Yurttaşlık, yalnızca hukuki bir statü müdür yoksa toplumsal aidiyetin, kimliğin ve tanınmanın dinamik bir ifadesi midir?
Bu kitap, Diyarbakır ve Mersin kentlerinde yaşayan Alevi, Sünni, Türk ve Kürt bireylerin Türkiye Cumhuriyeti yurttaşlık kimliğine ilişkin algı, deneyim ve inşa süreçlerini sosyolojik bir perspektiften ele almaktadır. Etnik ve mezhebi çeşitliliğin iç içe geçtiği bu iki şehir, farklı tarihsel, kültürel ve siyasal bağlamlarda yurttaşlık kavrayışlarının nasıl şekillendiğine dair zengin bir zemin sunmaktadır.

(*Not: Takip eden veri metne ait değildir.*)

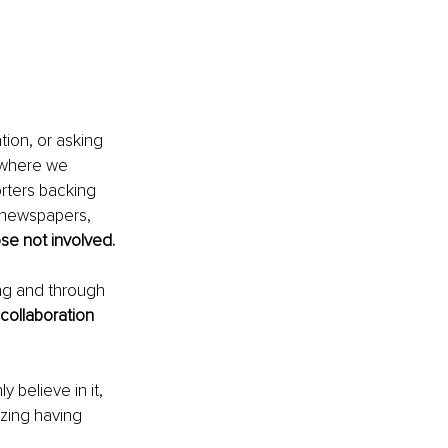
tion, or asking 
 where we 
rters backing 
, newspapers, 
ose not involved.
ing and through 
 collaboration
y believe in it, 
zing having 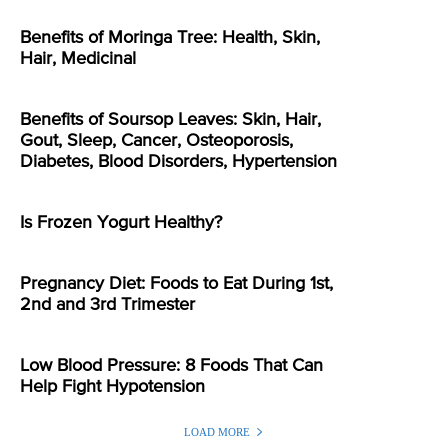
Benefits of Moringa Tree: Health, Skin,
Hair, Medicinal
Benefits of Soursop Leaves: Skin, Hair,
Gout, Sleep, Cancer, Osteoporosis,
Diabetes, Blood Disorders, Hypertension
Is Frozen Yogurt Healthy?
Pregnancy Diet: Foods to Eat During 1st,
2nd and 3rd Trimester
Low Blood Pressure: 8 Foods That Can
Help Fight Hypotension
LOAD MORE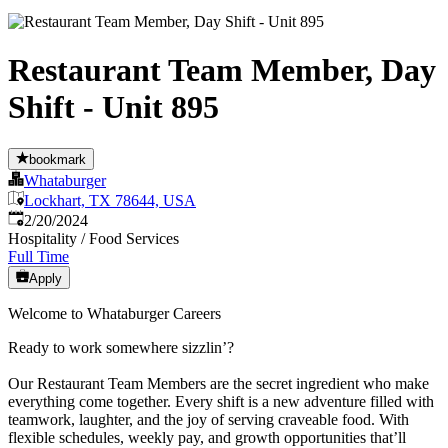
Restaurant Team Member, Day
Shift - Unit 895
bookmark
Whataburger
Lockhart, TX 78644, USA
Published
:
2/20/2024
Hospitality / Food Services
Full Time
Apply
Welcome to Whataburger Careers
Ready to work somewhere sizzlin’?
Our Restaurant Team Members are the secret ingredient who make
everything come together. Every shift is a new adventure filled with
teamwork, laughter, and the joy of serving craveable food. With
flexible schedules, weekly pay, and growth opportunities that’ll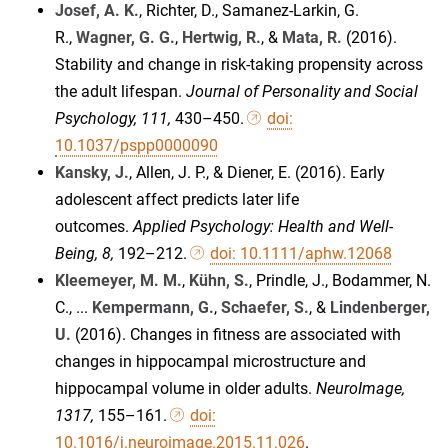
Josef, A. K.
, Richter, D., Samanez-Larkin, G.
R.,
Wagner, G. G.
,
Hertwig, R.
, &
Mata, R.
(2016).
Stability and change in risk-taking propensity across
the adult lifespan.
Journal of Personality and Social
Psychology, 111,
430–450.
doi:
10.1037/pspp0000090
Kansky, J.
, Allen, J. P., & Diener, E. (2016). Early
adolescent affect predicts later life
outcomes.
Applied Psychology: Health and Well-
Being, 8,
192–212.
doi: 10.1111/aphw.12068
Kleemeyer, M. M.
,
Kühn, S.
, Prindle, J., Bodammer, N.
C., ...
Kempermann, G.
,
Schaefer, S.
, &
Lindenberger,
U.
(2016). Changes in fitness are associated with
changes in hippocampal microstructure and
hippocampal volume in older adults.
NeuroImage
,
1317,
155–161.
doi:
10.1016/j.neuroimage.2015.11.026
.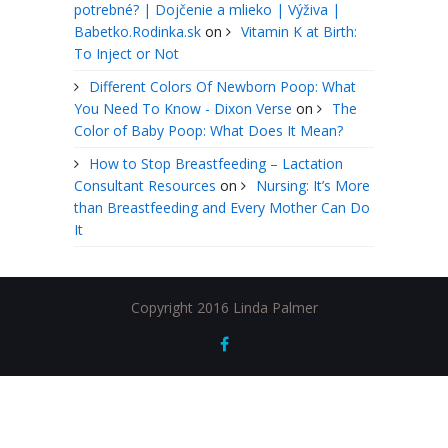
potrebné? | Dojčenie a mlieko | Výživa |
Babetko.Rodinka.sk
on
Vitamin K at Birth:
To Inject or Not
Different Colors Of Newborn Poop: What
You Need To Know - Dixon Verse
on
The
Color of Baby Poop: What Does It Mean?
How to Stop Breastfeeding – Lactation
Consultant Resources
on
Nursing: It’s More
than Breastfeeding and Every Mother Can Do
It
Copyright 2016 Linda Palmer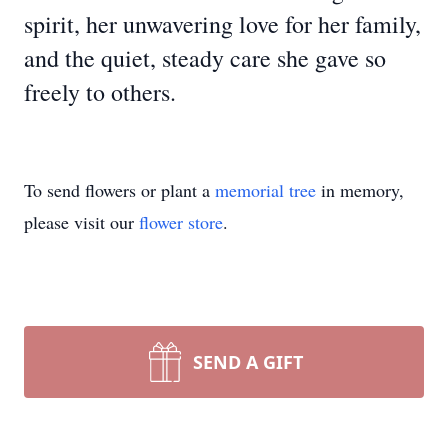
spirit, her unwavering love for her family,
and the quiet, steady care she gave so
freely to others.
To send flowers or plant a
memorial tree
in memory,
please visit our
flower store
.
SEND A GIFT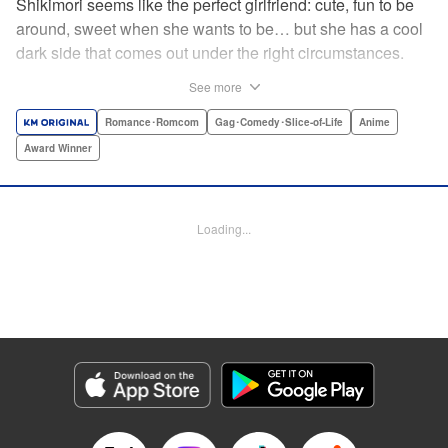
Shikimori seems like the perfect girlfriend: cute, fun to be
around, sweet when she wants to be… but she has a cool
dark side that comes out under the right circumstances.
And her boyfriend Izumi loves to be around when that
See more
happens! A fun and funny high school romance with a
sassy twist perfect for fans of Nagatoro-san and Komi
Romance･Romcom
Gag･Comedy･Slice-of-Life
Anime
Can’t Communicate! " Translation by Karen McGillicuddy/
Award Winner
Stephen Paul, Lettering by Mercedes McGarry, Editing by
David Yoo, Kodansha USA Publishing, LLC | Translation
by A. Doe, Lettering by George Bao, Editing by Kausaur
Loading...
Fahimuddin, YKS Services LLC/SKY JAPAN, Inc.
Manga Details
Category: Manga
Genre: Romance･Romcom, Gag･Comedy･Slice-of-Life, Anime, Award
Winner
Title in Japanese: 可愛いだけじゃない式守さん
Episode Details
Released: Apr 21, 2023
Book Length: 12 pages
Price: 59p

Nitel saha araştırmalarına dayanan bu çalışma; yurttaşlık kavramını sadece yasal haklar bağlamında değil aynı zamanda bireylerin gündelik yaşamlarında deneyimledikleri kapsanma, dışlanma, eşitlik ve aidiyet duyguları üzerinden analiz etmektedir. Toplumsal hafıza, devlet-toplum ilişkileri ve kimlik politikalarının kesişiminde yer alan bu çözümleme, Türkiye’de vatandaşlığın hem bireysel hem de kolektif düzeyde nasıl müzakere edildiğini göstermeyi amaçlamaktadır.
Bu eser; kültür sosyolojisi, siyaset sosyolojisi ve yurttaşlık çalışmaları alanında araştırma yapan akademisyenler, öğrenciler ve toplumsal çeşitliliğe ilgi duyan tüm okuyucular için önemli bir başvuru kaynağı niteliğindedir.